Record invocations trace for the specified function(s) in the option value. Default value is empty. The value should fit this format: function_name|function_id|func_args_num (e.g., -record_function "memset|10|3"). The trace would contain information for function return address, function argument value(s), and function return value. We only record pointer-sized arguments and return value. The trace is labeled with the function_id via an ID entry prior to each set of value entries. If the target function is in the dynamic symbol table, then the function_name should be a mangled name (e.g. "_Znwm" for "operator new", "_ZdlPv" for "operator delete"). Otherwise, the function_name should be a demangled name. Recording multiple functions can be achieved by using the separator "&" (e.g., -record_function "memset|10|3&memcpy|11|3"), or specifying multiple -record_function options (e.g., -record_function "memset|10|3" -record_function "memcpy|11|3"). Note that the provided function id should be unique, and not collide with existing heap functions (see -record_heap_value) if -record_heap option is enabled.
-record_heap
default value: false
It is a convenience option to enable recording a trace for the defined heap functions in -record_heap_value. Specifying this option is equivalent to -record_function [heap_functions], where [heap_functions] is the value in -record_heap_value.
-record_heap_value
default value: malloc|0|1&free|1|1&tc_malloc|2|1&tc_free|3|1&__libc_malloc|4|1&__libc_free|5|1&calloc|6|2
Functions recorded by -record_heap. The option value should fit the same format required by -record_function. These functions will not be traced unless -record_heap is specified.
-miss_count_threshold
default value: 50000
Specifies the minimum number of LLC misses of a load for it to be eligible for analysis in search of patterns in the miss address stream.
-miss_frac_threshold
default value: 0.005
Specifies the minimum fraction of LLC misses of a load (from all misses) for it to be eligible for analysis in search of patterns in the miss address stream.
-confidence_threshold
default value: 0.75
Specifies the minimum confidence to include a discovered pattern in the output results. Confidence in a discovered pattern for a load instruction is calculated as the fraction of the load's misses with the discovered pattern over all the load's misses.

Current Limitations

The drcachesim tool is a work in progress. We welcome contributions in these areas of missing functionality:

Cache coherence (https://github.com/DynamoRIO/dynamorio/issues/1726)
Multi-process online application simulation on Windows (https://github.com/DynamoRIO/dynamorio/issues/1727)
Arbitrary cache hierarchy support via an input config file (https://github.com/DynamoRIO/dynamorio/issues/1715)
Offline traces do not currently accurately record instruction fetches in dynamically generated code (https://github.com/DynamoRIO/dynamorio/issues/2062). All data references are included, but instruction fetches may be skipped. This problem is limited to offline traces.
Application phase marking is not yet implemented (https://github.com/DynamoRIO/dynamorio/issues/2478).
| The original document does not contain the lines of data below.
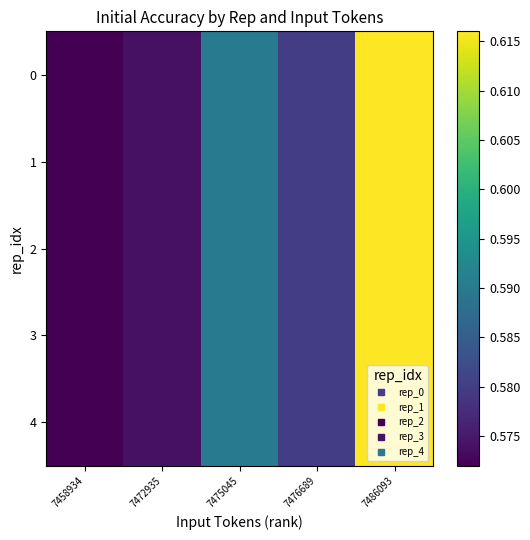

Reading left to right, extract all data points from this chart.

0: 7458934=0.6	7472935=0.6	7475045=0.6	7476689=0.6	7486093=0.6
1: 7458934=0.6	7472935=0.6	7475045=0.6	7476689=0.6	7486093=0.6
2: 7458934=0.6	7472935=0.6	7475045=0.6	7476689=0.6	7486093=0.6
3: 7458934=0.6	7472935=0.6	7475045=0.6	7476689=0.6	7486093=0.6
4: 7458934=0.6	7472935=0.6	7475045=0.6	7476689=0.6	7486093=0.6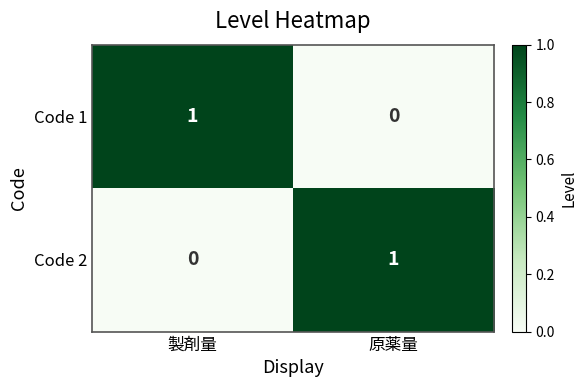

Rank the categories by Code 2 value from highest to lowest.

原薬量, 製剤量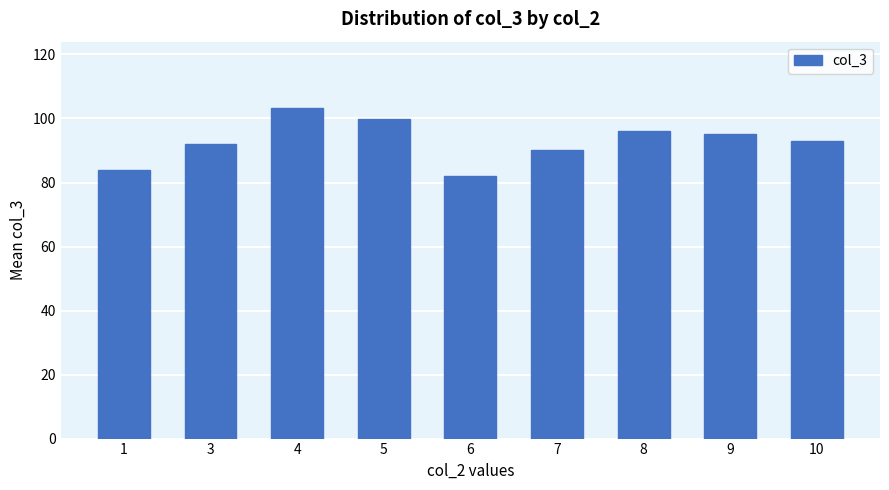

Which has a higher value, 5 or 9?

5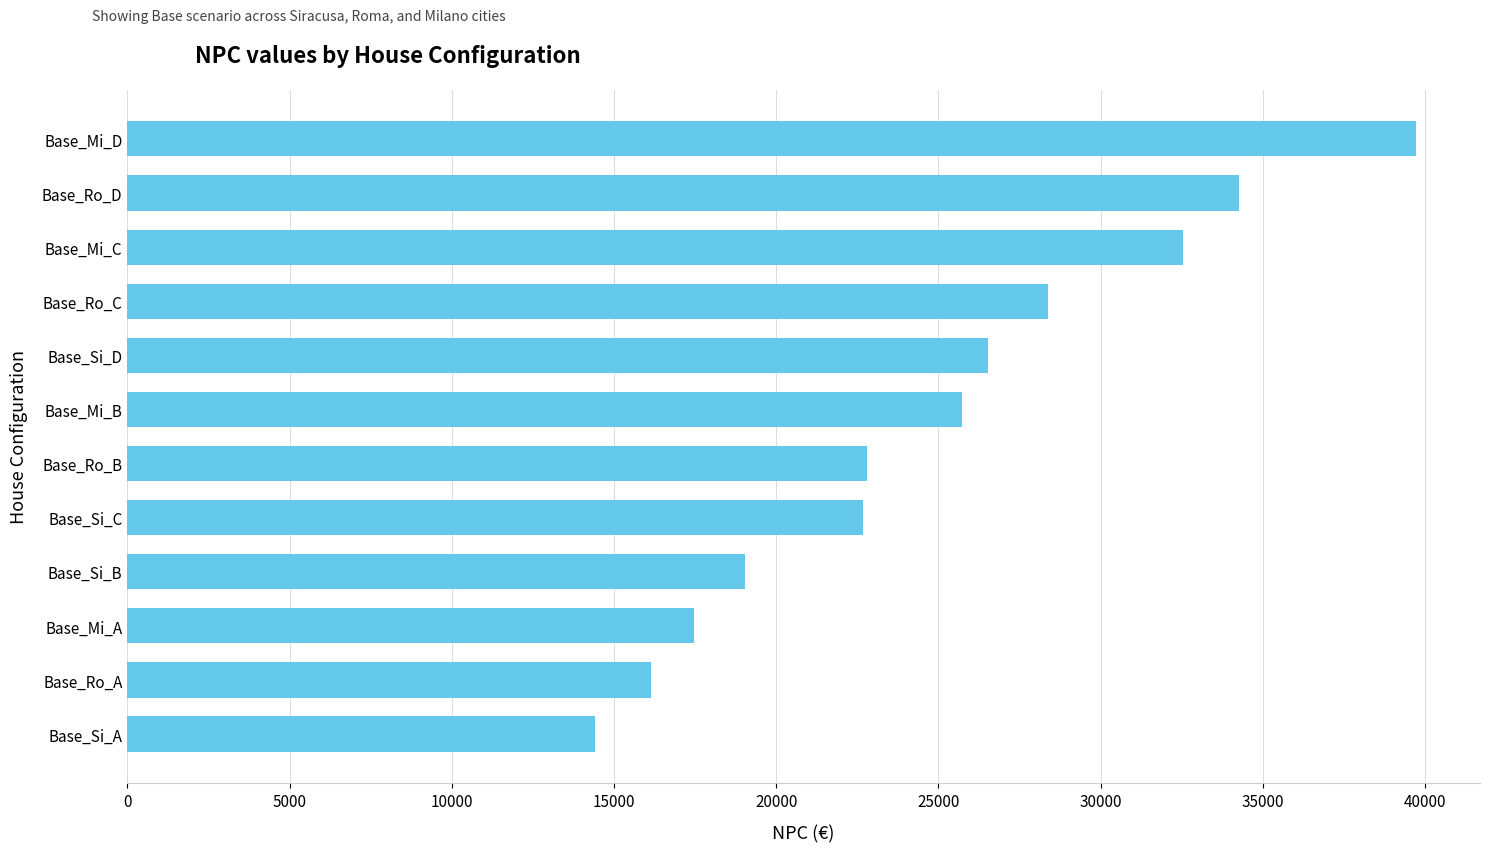

What is the difference between the second highest and minimum values?

19831.4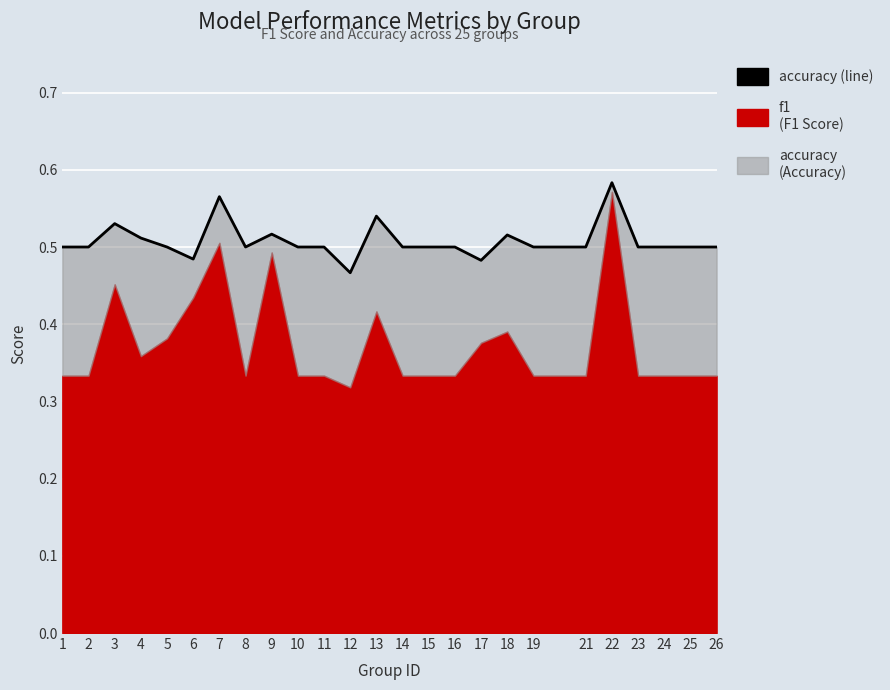

How many values are between 0 and 1?

25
Comparison to Other Simulators

drcachesim is one of the few simulators to support multiple processes. This feature requires an out-of-process simulator and inter-process communication. A single-process design would incur less overhead. Thus, we expect drcachesim to pay for its multi-process support with potentially unfavorable performance versus single-process simulators.

When comparing cache hits, misses, and miss rates across simulators, the details can vary substantially. For example, some other simulators (such as cachegrind) do not split memory references that cross cache lines into multiple hits or misses, while drcachesim does split them. Instructions that reference multiple memory words on the same cache line (such as ldm on ARM) are considered to be single accesses by drcachesim, while other simulators (such as cachegrind) may split the accesses into separate pieces. A final example involves string loop instructions on x86. drcachesim considers only the first iteration to involve an instruction fetch (presenting subsequent iterations as a "non-fetched instruction" which the simulator ignores: the basic_counts tool does show these as a separate statistics), while other simulators (incorrectly) issue a fetch to the instruction cache on every iteration of the string loop.